Einkauf wird zum Hebel für Zukunftsfähigkeit
BME-Bundesvorstandsvorsitzender Martin Müller-Raidt hat am Mittwoch (12.11.2025) in Berlin das 60. Symposium Einkauf und Logistik mit rund 1.300 Teilnehmenden, 190 Rednern sowie 130 Partnern und Ausstellern eröffnet. Die größte Netzwerkveranstaltung des Fachverbandes endet am Donnerstag (13.11.2025).
„Zunehmende geopolitische Spannungen, sich verschärfende Handelskonflikte, fragile Lieferketten und die anhaltende Konjunkturschwäche fordern den Einkauf heraus. Diese Herausforderungen treffen alle: Unternehmen, Branchen und ganze Volkswirtschaften. Gerade in diesen schwierigen Zeiten erweist sich die strategische Stärke unseres Berufsstandes“, betonte BME-Vorstandsvorsitzender Martin Müller-Raidt am Mittwoch in seiner Eröffnungsrede.
Der Einkauf sei Garant für Stabilität. Denn er sorge dafür, dass Unternehmen handlungsfähig blieben, auch wenn die Welt ins Wanken gerate. Doch der Einkauf sei nicht nur Krisenmanager, sondern auch Innovator. Er entscheide, mit welchen Partnern Unternehmen zusammenarbeiten, welche Materialien eingesetzt werden, welche Technologien entstehen können. Wer nachhaltige Lieferketten aufbaue, reduziere nicht nur Risiken, sondern fördere aktiv Innovation, Klimaschutz und gesellschaftliche Verantwortung. Er gestalte Transformation: hin zu fairen, klimafreundlichen und digitalen Wertschöpfungssystemen. Studien zeigten, dass Unternehmen mit nachhaltigem Beschaffungsmanagement langfristig profitabler und resilienter sind. Müller-Raidt: „Der Einkauf wird damit zum Hebel für Zukunftsfähigkeit – im eigenen Unternehmen und in der gesamten Wirtschaft.“
Mit Blick auf das 60. Jubiläum des Symposiums Einkauf und Logistik erinnerte der BME-Bundesvorstandsvorsitzende an dessen Anfänge. Bei seinem Start sei das Symposium eine Veranstaltung mit gerade einmal rund 100 Teilnehmenden gewesen. Heute nähmen daran über 1.300 Gäste teil. Diese Entwicklung spiegele die wachsende Bedeutung des Einkaufs wider und zeige, wie eng die Geschichte des Symposiums mit der des BME verbunden ist. Damals wie heute gelte: Der Einkauf erkenne frühzeitig Trends; er reagiere nicht nur, sondern gestalte aktiv mit.

## Ausgangsmaterial
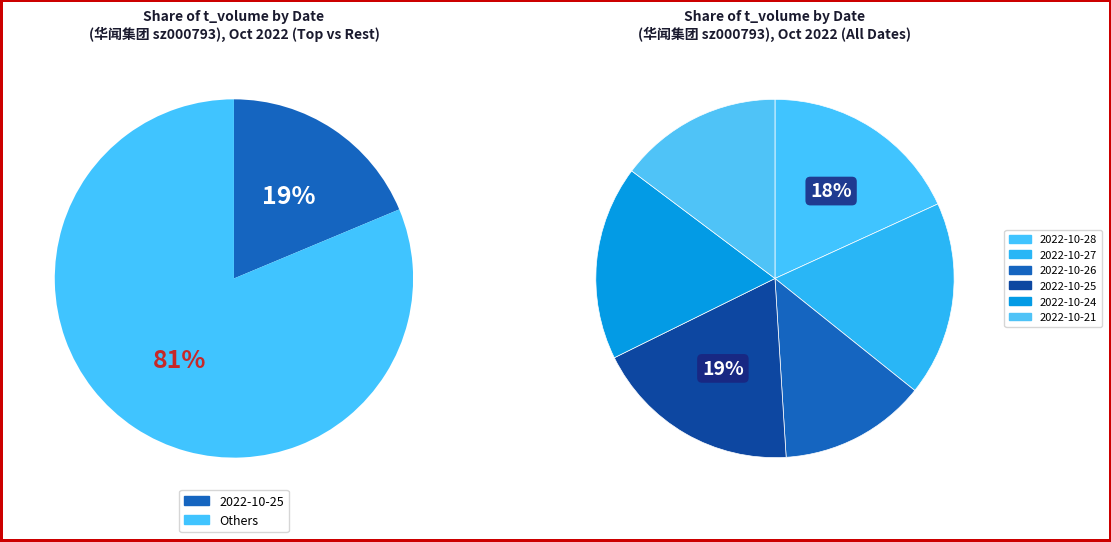

To the nearest percent, what portion does 119304 represent?

13%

## Die Aufgabe
Geben Sie aus dem Text über das Symposium Einkauf und Logistik den Abschnitt von „Einkauf wird zum“ bis einschließlich „am Donnerstag (13.11.2025).“ wortgetreu wieder. Stützen Sie sich allein auf den Text.

## Lösung der Aufgabe
Einkauf wird zum Hebel für Zukunftsfähigkeit
BME-Bundesvorstandsvorsitzender Martin Müller-Raidt hat am Mittwoch (12.11.2025) in Berlin das 60. Symposium Einkauf und Logistik mit rund 1.300 Teilnehmenden, 190 Rednern sowie 130 Partnern und Ausstellern eröffnet. Die größte Netzwerkveranstaltung des Fachverbandes endet am Donnerstag (13.11.2025).